Mudanças na legislação contribuíram para que os efeitos desse processo fossem um pouco reduzidos. Uma delas foi a aprovação das emendas impositivas, as que são obrigatoriamente pagas. Com o mecanismo, não é mais possível ao governo decidir se pagará ou não uma demanda de um parlamentar.
“Antes disso, o governo esperava o fim do ano para ver como pagar os parlamentares. E decidia de acordo com o comportamento do parlamentar nas votações. Se tivesse votado muito com o governo, recebia mais emendas; se tivesse votado pouco, podia até ficar sem nada”, lembrou o senador Marcelo Castro, que tem mandato no Congresso Nacional desde 1999 e avalia que o quadro se repetiu durante as diferentes gestões presidenciais que testemunhou.
Mas a ascensão das emendas de relator modificou o quadro e trouxe distorções. Na avaliação de Gonzaga Patriota, hoje há parlamentares que anunciam ter direito a emendas que não se replicam aos demais congressistas. “É o tipo de quadro que atrapalha os que trabalham com seriedade”, disse.
O valor das emendas de relator previsto para 2021 é de R$ 16,9 bilhões. Segundo a ONG Contas Abertas, o montante é sete vezes maior do que todo o orçamento do Ministério do Meio Ambiente, duas vezes maior do que todos os recursos destinados ao Ministério da Ciência e Tecnologia, maior do que o previsto para os Ministérios da Infraestrutura e o de Minas e Energia, além de equivalente ao orçamento do Ministério da Justiça e Segurança Pública.

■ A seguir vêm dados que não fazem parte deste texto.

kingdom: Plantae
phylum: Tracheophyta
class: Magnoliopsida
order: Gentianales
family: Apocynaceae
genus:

O secretário-geral da ONG compara as elevadas cifras com a falta de transparência que envolvem as RP-9. Segundo Castello Branco, ainda não há resposta para três questões: “quais são os critérios de seleção dos parlamentares contemplados? Como são distribuídos os valores entre eles? Quem são os verdadeiros autores das emendas de relator?”.